Monday, August 01, 2005

The Art of Wiping Out


Last weekend I had the unprecedented pleasure of eating shit both on land and at sea. Cheap thrills. And because we were having an impromptu outdoor haircutting party at the time of the skateboarding incident, of course my wife had the camera out. I'm still amazed that she actually captured the moment before I made contact with the asphalt. More amazing still is the fact that I'm grinning like an idiot in the picture, unaware of the pain that the ground is about to inflict on my ass.

I also got worked pretty hard on Sunday at Poo Poo's. This was the second time we surfed the spot, and there were actually five longboarders there when we paddled out. Big weekend crowd. Anyway, the waves were much larger than last time. Let's call it 4 feet on the Siss-O-Meter. Or we can just call it "overhead" -- or claim "seven foot faces" -- whatever. But it was still definitely a longboarder's dream out there. Those crusties were catching set waves 30 yards before they broke. Because most of these swells weren't very steep, those of us on shortboard had to post up inside and drop in as they were breaking. Hazards included avoiding sneaker waves, charging longboarders, and late drops where the breaking lip would knock you off your board and into the impact zone.

I caught a couple good ones. One of the waves that I went left on started throwing a little in front of me - basically, I dropped in behind the peak - and I actually was racing to get around/under the lip (through which I could see a teardrop shaped opening). Of course it was too small to "backdoor" but I did what I thought was a stylish head dip as I got clipped. In hindsight I was probably riding way to high on the wave's face because as fell head-first, I noticed how far down it was before impact. The trick to a good wipeout is looking cool in that vital second before getting worked. From the instant when you realize you are going down to the moment when you hit the water, you actually have just enough time to position yourself in a way that might appear interesting to onlookers (seagulls and seals included). In this case, I chose the sideflop; right arm extended toward the water to protect my ear, left arm at my side. A more experienced surfer may have gone for a graceful dive or the classic cannonball (the idea being to penetrate deeper below the surface to avoid the brunt of the wave's power), but I preferred the drama of being horizontal on impact. I think it looked pretty decent, and yes, I think I was smiling as I went over the falls.

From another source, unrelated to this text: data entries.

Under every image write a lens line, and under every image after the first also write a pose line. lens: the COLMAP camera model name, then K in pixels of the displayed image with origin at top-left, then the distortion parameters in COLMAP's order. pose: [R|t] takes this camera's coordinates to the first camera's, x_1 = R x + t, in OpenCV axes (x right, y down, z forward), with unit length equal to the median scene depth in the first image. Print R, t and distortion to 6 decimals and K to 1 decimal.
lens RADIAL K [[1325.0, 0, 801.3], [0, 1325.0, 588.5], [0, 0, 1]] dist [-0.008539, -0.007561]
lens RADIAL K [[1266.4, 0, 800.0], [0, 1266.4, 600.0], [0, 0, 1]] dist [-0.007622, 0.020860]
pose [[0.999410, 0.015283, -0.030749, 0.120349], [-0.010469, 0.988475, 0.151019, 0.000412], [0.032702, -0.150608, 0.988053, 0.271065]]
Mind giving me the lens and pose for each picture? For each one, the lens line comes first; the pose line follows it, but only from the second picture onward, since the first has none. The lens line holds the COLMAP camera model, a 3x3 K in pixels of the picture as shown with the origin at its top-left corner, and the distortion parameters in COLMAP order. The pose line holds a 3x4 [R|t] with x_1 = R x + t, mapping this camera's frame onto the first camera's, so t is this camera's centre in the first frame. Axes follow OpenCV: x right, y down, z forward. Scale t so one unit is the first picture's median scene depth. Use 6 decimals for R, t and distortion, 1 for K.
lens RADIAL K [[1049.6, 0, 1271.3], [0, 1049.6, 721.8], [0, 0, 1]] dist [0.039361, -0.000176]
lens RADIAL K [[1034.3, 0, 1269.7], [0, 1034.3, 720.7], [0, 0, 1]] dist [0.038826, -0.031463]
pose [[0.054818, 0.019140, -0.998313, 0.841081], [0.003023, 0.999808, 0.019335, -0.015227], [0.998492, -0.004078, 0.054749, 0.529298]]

Music: Roxy Music - "Mother Of Pearl"

7 comments:

OS said...

Ouch! You've always been one to charge emotionally. Glad to see you've added the physical element to your game as well. What heels faster, the heart or the body?

Candi said...

Great pics...you do have a grin going, too. You really make me want to learn to surf. Love how descriptive you are with your rides.

Chum said...

OS - In my experience the body heals faster than the heart, although this wetsuit rash on the back of my freshly shorn dome is taking forever to go away...

Chum said...

Candi - you'd be a shredder. The fact that your toes are all the same length would give you exceptional balance!

Whiffleboy said...

I was about to say, Chum, you've definitely got a female fan club going on here. Just how do you do it?

Chum said...
This comment has been removed by a blog administrator.
Chum said...

I think it's my magnetic personality that draws in the spam adult site comments. Or maybe she really is into surfing?